WHAT YOU HAVE TO DO: This task calls for copying every line in the data below that contains the word "down".

Collected data entries:
• • •

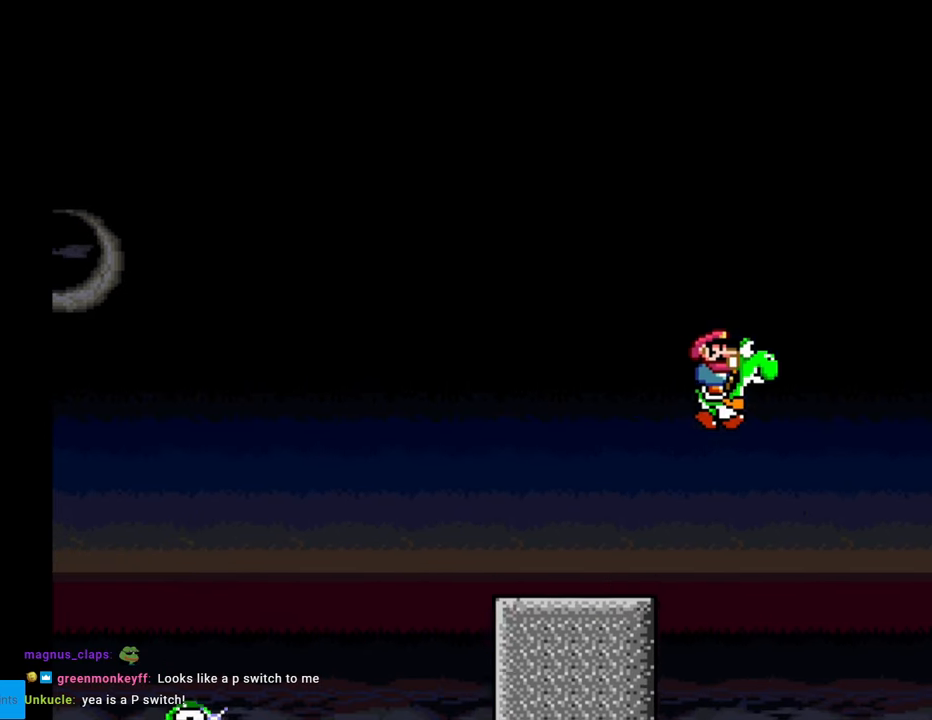
{"buttons": ["B", "Y"], "events": [[150, "B", "down"], [250, "DPAD_RIGHT", "up"]]}
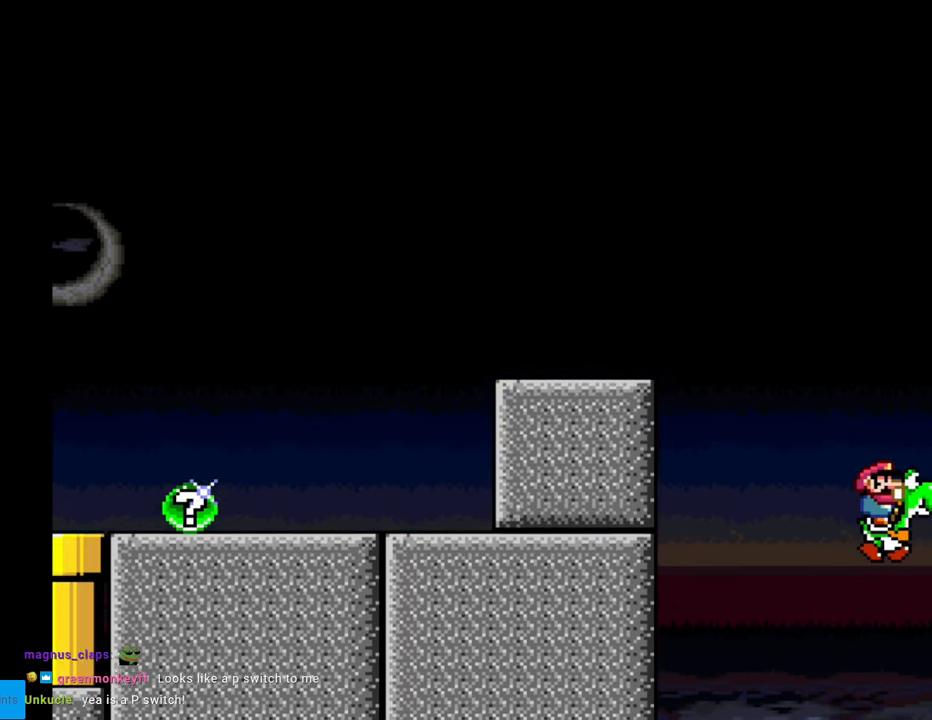
{"buttons": ["B", "Y", "DPAD_LEFT"], "events": [[417, "DPAD_LEFT", "down"]]}
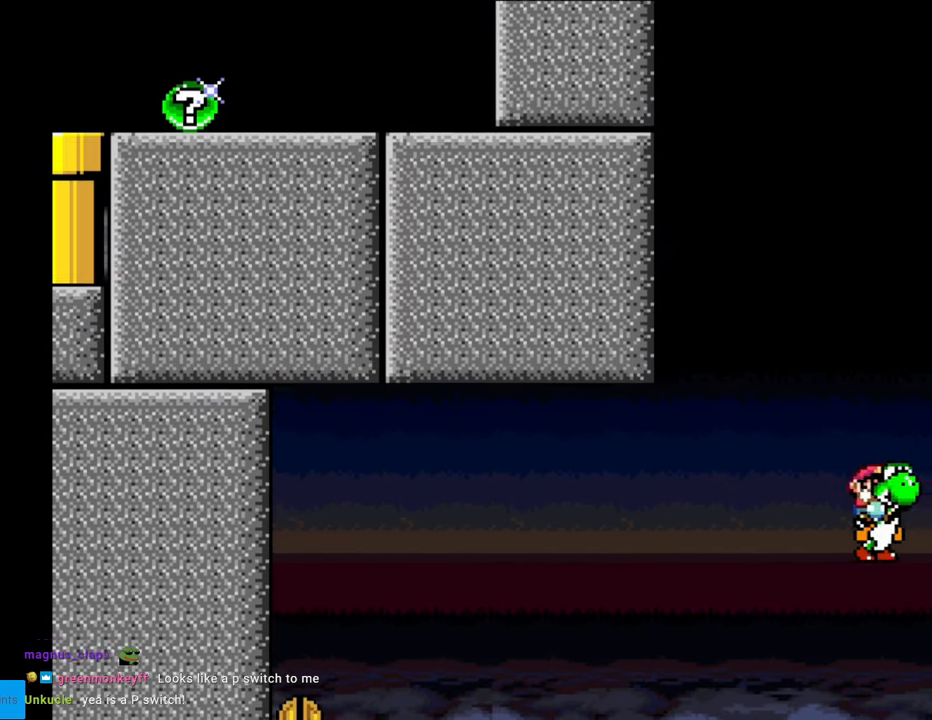
{"buttons": ["B", "Y"], "events": [[33, "DPAD_LEFT", "up"]]}
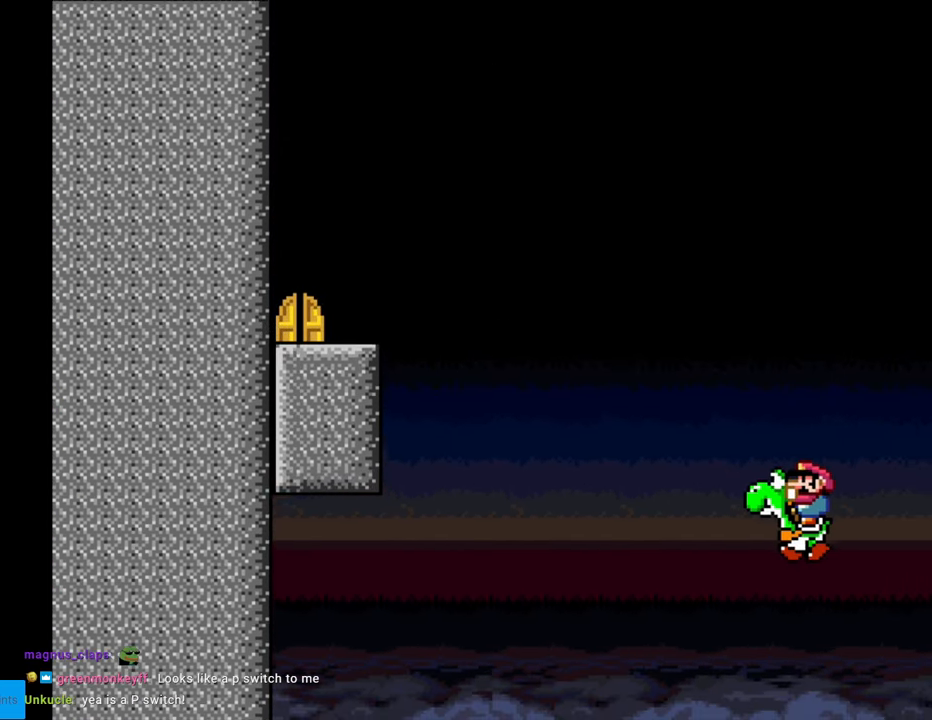
{"buttons": ["B", "Y", "DPAD_LEFT"], "events": [[217, "DPAD_LEFT", "down"]]}
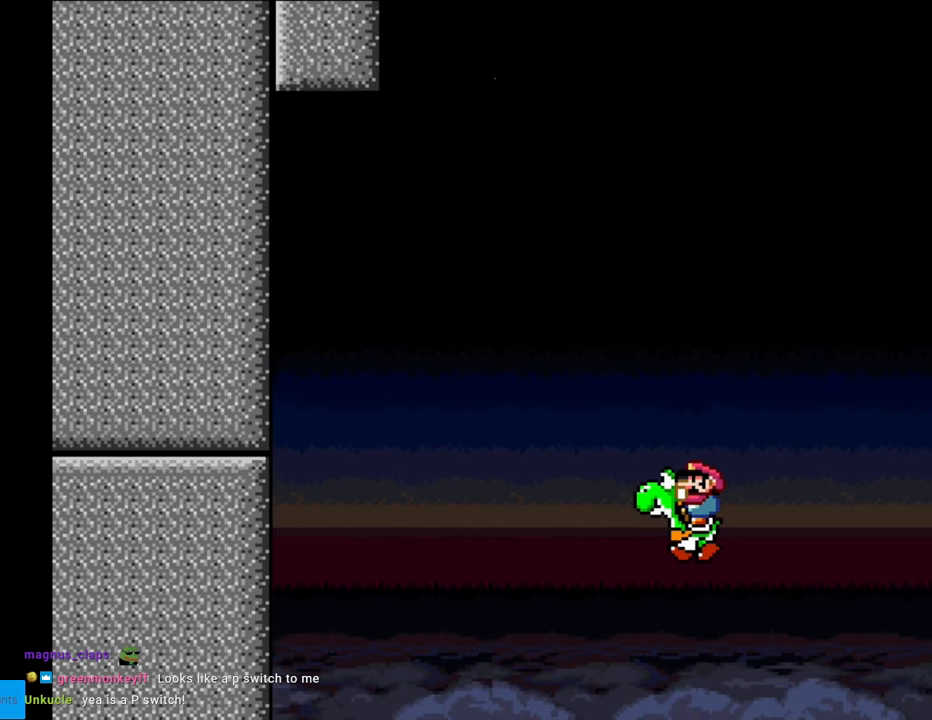
{"buttons": ["B", "Y", "DPAD_RIGHT"], "events": [[350, "DPAD_LEFT", "up"], [383, "DPAD_RIGHT", "down"], [433, "B", "up"], [500, "B", "down"]]}
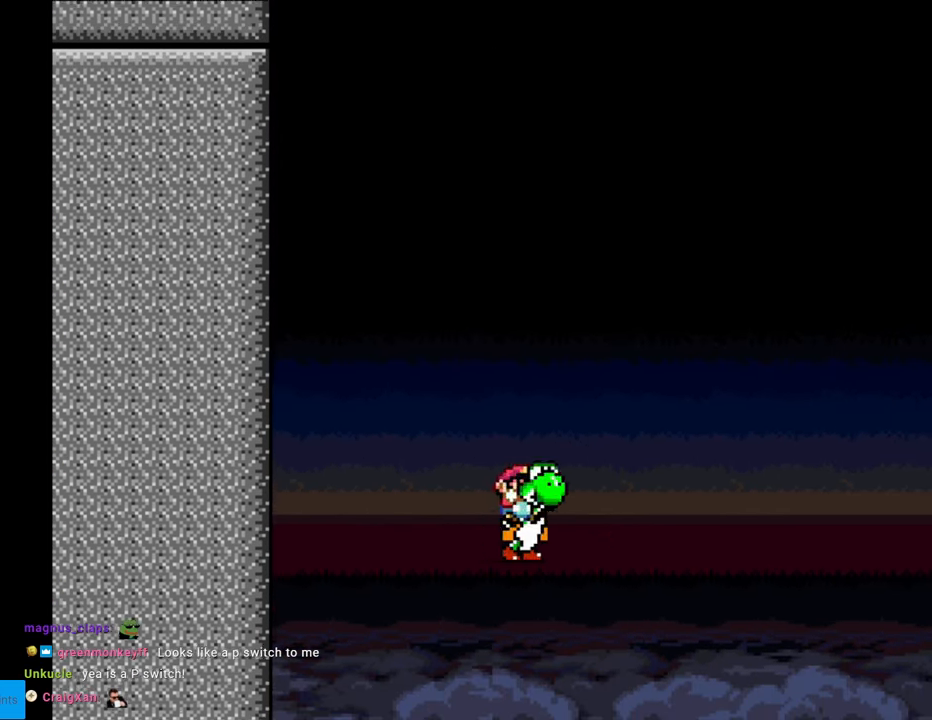
{"buttons": ["A", "B", "X", "Y", "DPAD_LEFT"], "events": [[233, "B", "up"], [317, "B", "down"], [333, "DPAD_RIGHT", "up"], [417, "DPAD_LEFT", "down"], [483, "A", "down"], [483, "X", "down"]]}
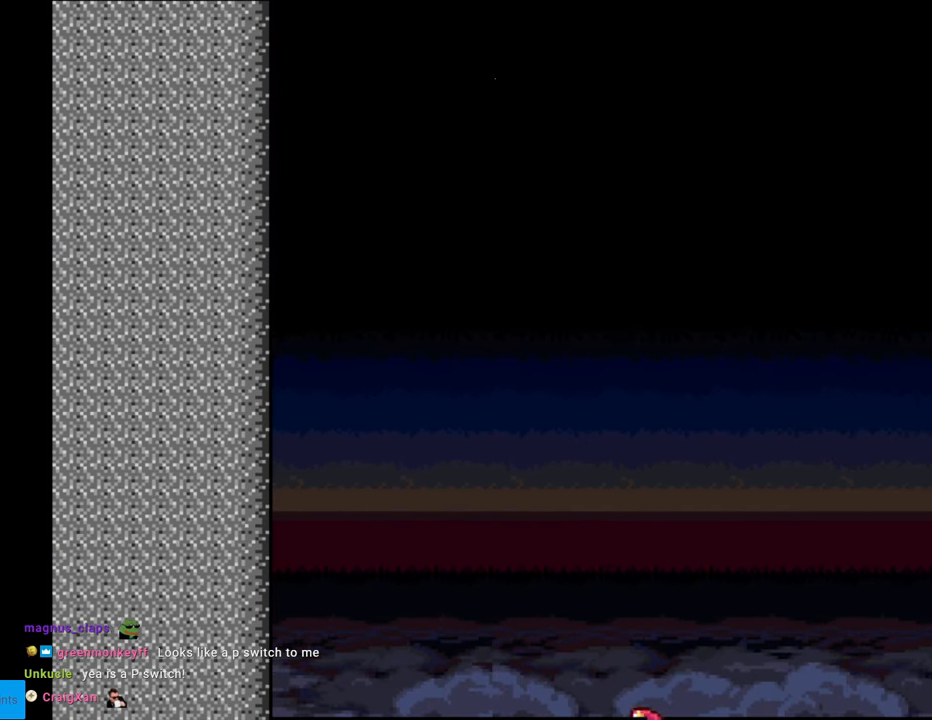
{"buttons": ["A", "B", "X", "Y", "DPAD_UP", "DPAD_LEFT"], "events": [[467, "DPAD_UP", "down"]]}
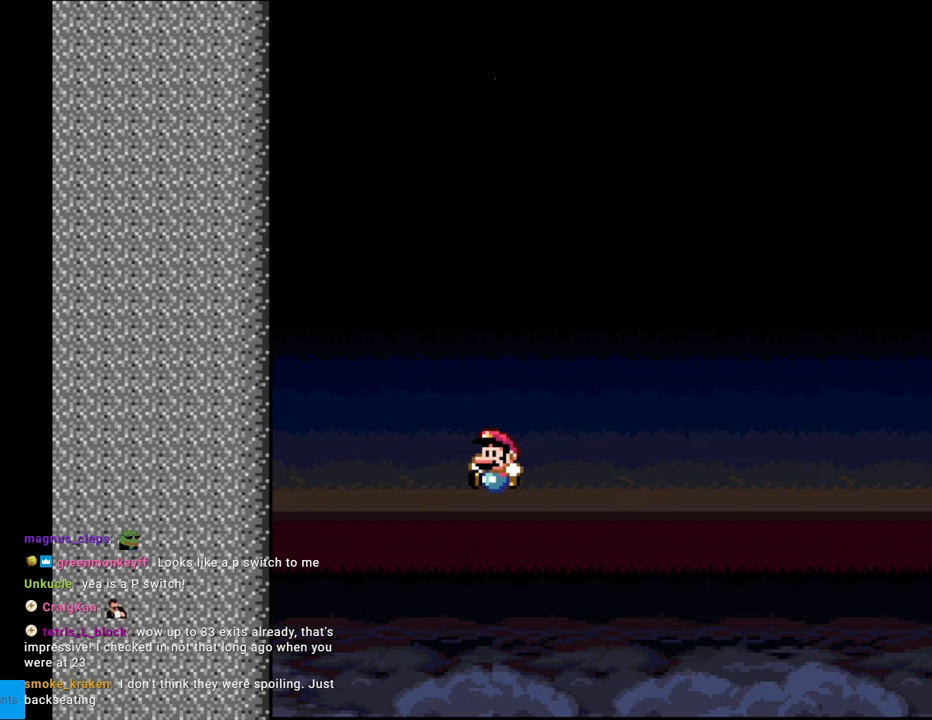
{"buttons": ["A", "B", "X", "Y", "DPAD_LEFT"], "events": [[133, "DPAD_UP", "up"], [217, "DPAD_UP", "down"], [367, "DPAD_UP", "up"]]}
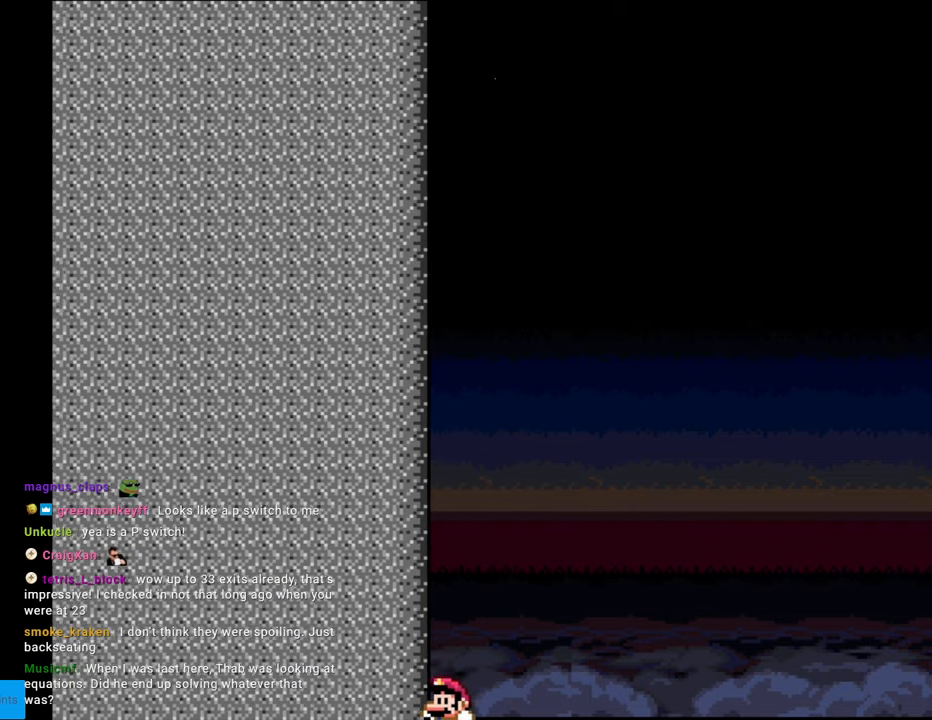
{"buttons": ["A", "B", "X", "Y", "DPAD_LEFT"], "events": []}
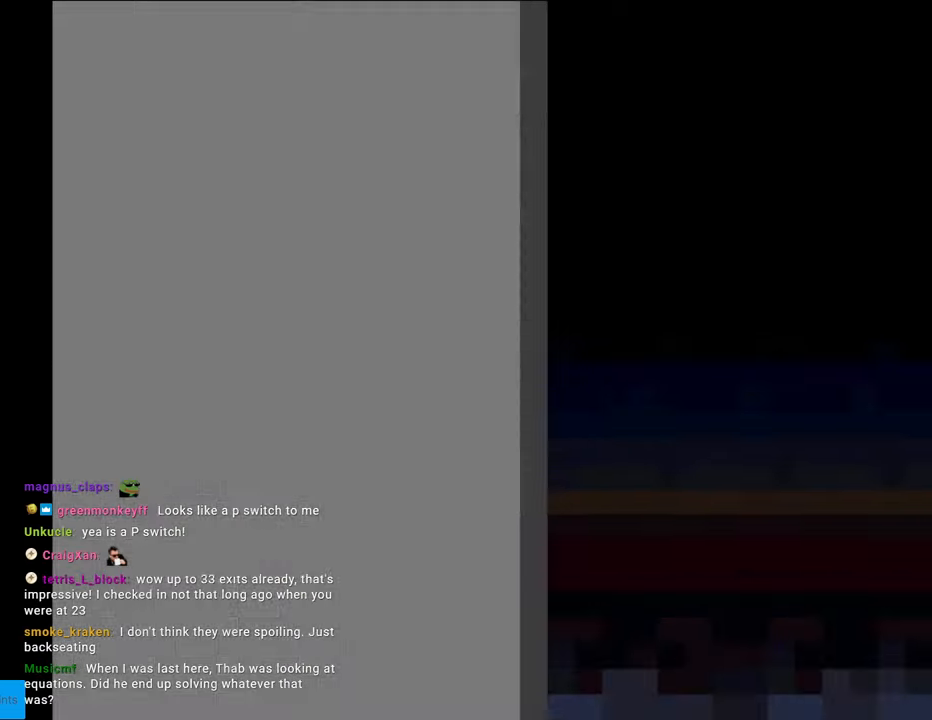
{"buttons": [], "events": [[100, "Y", "up"], [133, "DPAD_LEFT", "up"], [167, "A", "up"], [200, "B", "up"], [233, "X", "up"]]}
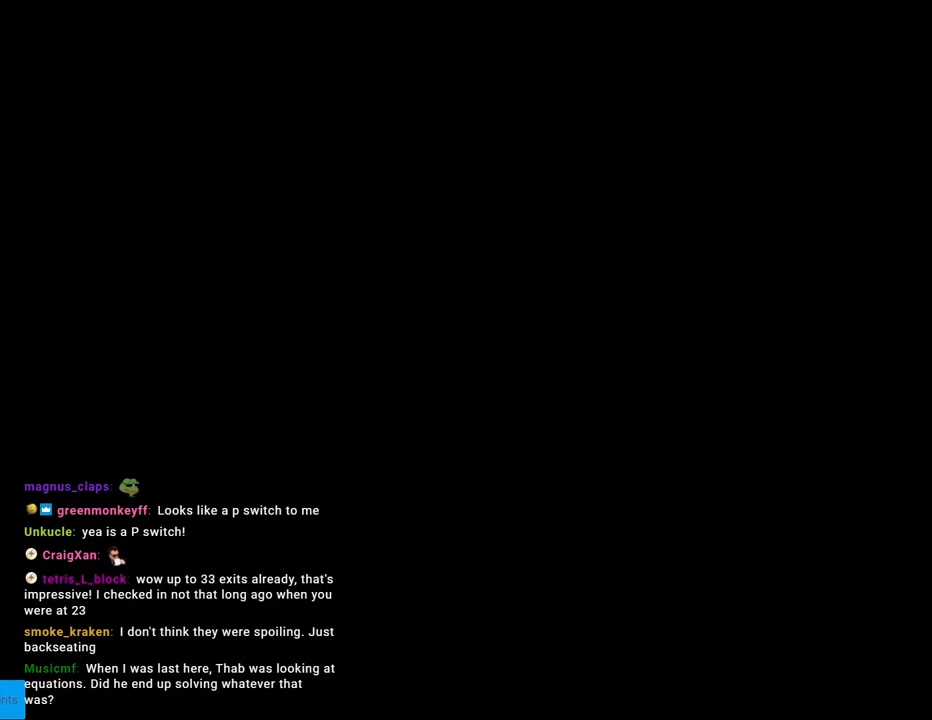
{"buttons": [], "events": []}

• • •

RESULT:
{"buttons": ["B", "Y"], "events": [[150, "B", "down"], [250, "DPAD_RIGHT", "up"]]}
{"buttons": ["B", "Y", "DPAD_LEFT"], "events": [[417, "DPAD_LEFT", "down"]]}
{"buttons": ["B", "Y", "DPAD_LEFT"], "events": [[217, "DPAD_LEFT", "down"]]}
{"buttons": ["B", "Y", "DPAD_RIGHT"], "events": [[350, "DPAD_LEFT", "up"], [383, "DPAD_RIGHT", "down"], [433, "B", "up"], [500, "B", "down"]]}
{"buttons": ["A", "B", "X", "Y", "DPAD_LEFT"], "events": [[233, "B", "up"], [317, "B", "down"], [333, "DPAD_RIGHT", "up"], [417, "DPAD_LEFT", "down"], [483, "A", "down"], [483, "X", "down"]]}
{"buttons": ["A", "B", "X", "Y", "DPAD_UP", "DPAD_LEFT"], "events": [[467, "DPAD_UP", "down"]]}
{"buttons": ["A", "B", "X", "Y", "DPAD_LEFT"], "events": [[133, "DPAD_UP", "up"], [217, "DPAD_UP", "down"], [367, "DPAD_UP", "up"]]}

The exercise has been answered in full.